Objetivo da tarefa:
Escreva a continuação do texto sobre o filme Gladiador, começando logo depois da última frase apresentada.

Texto:
╭──

Gosto de ler críticas depois que vejo um filme. E ontem, depois de rever Gladiador li algumas críticas e constatei que as principais reclamações em torno do filme diziam respeito a uma abordagem política pífia. Fato. No coliseu onde lutam os gladiadores diante do povo e dos senadores, há muito da mitologia democrática americana que retorna à Roma antiga com um herói que fala inglês e defende com todas as forças o fim do império e a consolidação da República. Mas o que mais me chamou a atenção no filme foram as disputas de poder que se instauram numa cena, e as relações entre o espaço da plateia e o do espetáculo.
A primeira sequência deste filme épico mostra a vitória de Maximus contra os bárbaros sob o olhar impávido do imperador Marcus Aurelius. A montagem justapõe dois espaços: o da luta de Maximus e o de seu observador, num jogo entre a cena e o espectador (jogo constante no espaço fílmico da obra em questão, como veremos adiante). Marcus Aurelius está próximo da morte, e termina escolhendo Maximus para sucedê-lo, com o objetivo de que ele torne Roma uma República. Mas o seu filho, Commodus, ao descobrir que o posto de imperador não lhe será transmitido, mata o pai. Toda essa sequência que mostra a decadência e morte do imperador apresenta uma belíssima composição de luz e cor. A paleta de cores apresenta a predominância do magenta e do azul acinzentado: o magenta, união das cores vermelho (o sangue e a violência), e azul (a virtude, o poder e a honra); e o cinza, que impregna o império com a decadência e a morte.
Commodus ordena a morte de Maximus que, no entanto, mata os seus algozes. Ele vai em busca de sua família para salvá-los, no entanto, ao chegar encontra a esposa e o filho mortos, queimados, pendurados na frente de sua casa. A montagem paralela reforça a tragicidade da cena ao unir a imagem do filho correndo pelo campo e gritando "papai!", acreditando que era seu pai quem estava chegando com a tropa, aos planos de Maximus correndo em busca de sua família.

╰──

Dados fornecidos:
╭──

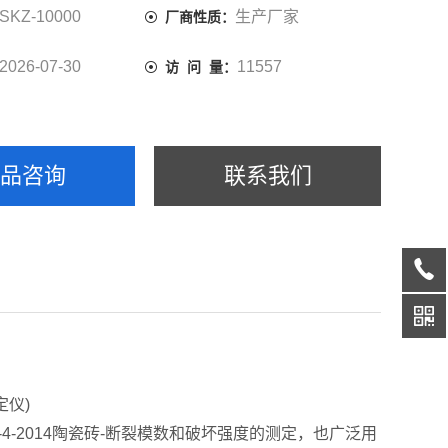
SKZ-10000
生产厂家
厂商性质：
2026-07-30
11557
访 问 量：
产品咨询
联系我们
定仪)
545-4-2014陶瓷砖-断裂模数和破坏强度的测定，也广泛用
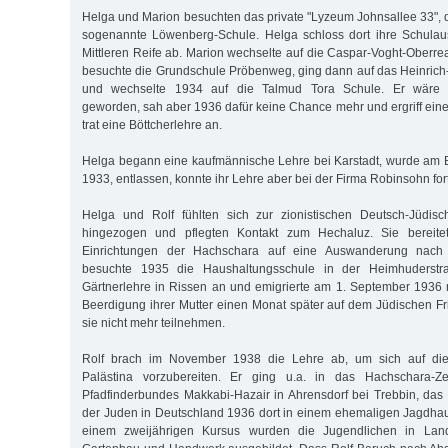
Helga und Marion besuchten das private "Lyzeum Johnsallee 33", d
sogenannte Löwenberg-Schule. Helga schloss dort ihre Schulau
Mittleren Reife ab. Marion wechselte auf die Caspar-Voght-Oberre
besuchte die Grundschule Pröbenweg, ging dann auf das Heinric
und wechselte 1934 auf die Talmud Tora Schule. Er wäre g
geworden, sah aber 1936 dafür keine Chance mehr und ergriff eine
trat eine Böttcherlehre an.
Helga begann eine kaufmännische Lehre bei Karstadt, wurde am Bo
1933, entlassen, konnte ihr Lehre aber bei der Firma Robinsohn for
Helga und Rolf fühlten sich zur zionistischen Deutsch-Jüdi
hingezogen und pflegten Kontakt zum Hechaluz. Sie bereitet
Einrichtungen der Hachschara auf eine Auswanderung nach 
besuchte 1935 die Haushaltungsschule in der Heimhuderstr
Gärtnerlehre in Rissen an und emigrierte am 1. September 1936 
Beerdigung ihrer Mutter einen Monat später auf dem Jüdischen Fr
sie nicht mehr teilnehmen.
Rolf brach im November 1938 die Lehre ab, um sich auf di
Palästina vorzubereiten. Er ging u.a. in das Hachschara-Z
Pfadfinderbundes Makkabi-Hazair in Ahrensdorf bei Trebbin, das
der Juden in Deutschland 1936 dort in einem ehemaligen Jagdhaus 
einem zweijährigen Kursus wurden die Jugendlichen in Land-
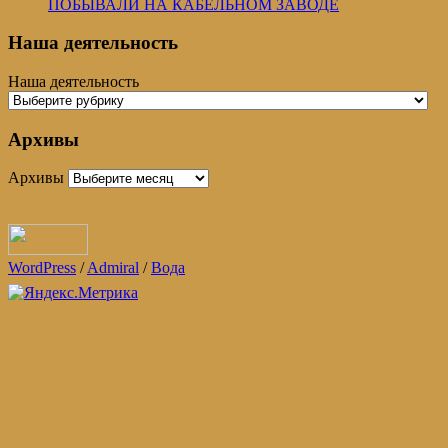
ПОБЫВАЛИ НА КАБЕЛЬНОМ ЗАВОДЕ
Наша деятельность
Наша деятельность
Архивы
Архивы
WordPress
/
Admiral
/
Вода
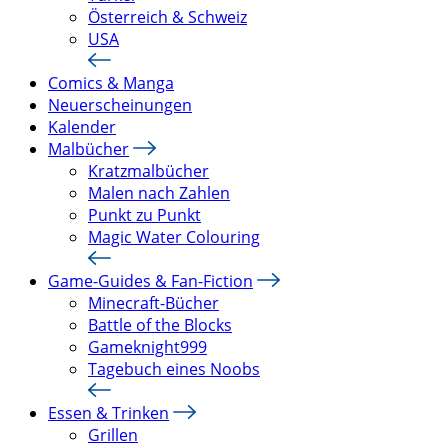
Österreich & Schweiz
USA
Comics & Manga
Neuerscheinungen
Kalender
Malbücher
Kratzmalbücher
Malen nach Zahlen
Punkt zu Punkt
Magic Water Colouring
Game-Guides & Fan-Fiction
Minecraft-Bücher
Battle of the Blocks
Gameknight999
Tagebuch eines Noobs
Essen & Trinken
Grillen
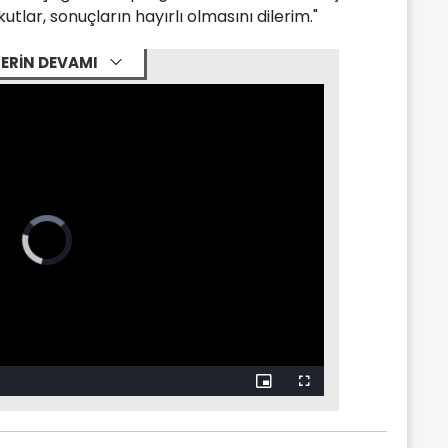
tlar, sonuçların hayırlı olmasını dilerim."
ERİN DEVAMI
Picture-
Fullscreen
in-
Picture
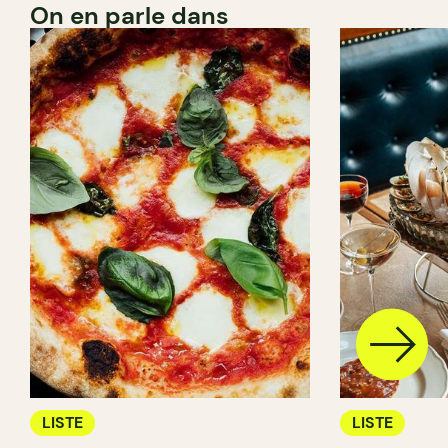
On en parle dans
LISTE
LISTE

╰──

Resultado do exercício:
Então, Maximus é encontrado e levado junto com homens escravizados, vendidos para serem gladiadores. O homem que os compra se auto-intitula um "entertainer", ou um "homem de entretenimento". Ele também havia sido gladiador, mas, após conquistar a plateia, teria conseguido a liberdade com um gesto do imperador Marcus Aurelius. Maximus, então, se dá conta do jogo estabelecido entre os dois espaços: o da cena e o da plateia, e, obedecendo aos brados do povo pedindo "Mate!Mate!", ele mata aqueles que cruzam o seu caminho na arena. Rompendo com a separação entre a cena enquanto um microcosmo, e a plateia enquanto o lugar da observação, ele lança uma espada para a plateia e grita: "Vocês estão se divertindo? Não é isso o que vocês querem?", tornando-se um verdadeiro show man. O seu inimigo, Commodus, como todo bom político totalitário, tem consciência da relação intrínseca entre o seu poder e o controle que exerce sobre a multidão. Por isso, em sua luta pela manutenção do Império contra a iminência da República, investe na conquista das massas através do fomento da política de pão e circo, oferecendo os espetáculos das lutas de gladiadores às multidões enérgicas e sádicas. Maximus, por outro lado, desafia aquele que matou sua família através do entretenimento das massas.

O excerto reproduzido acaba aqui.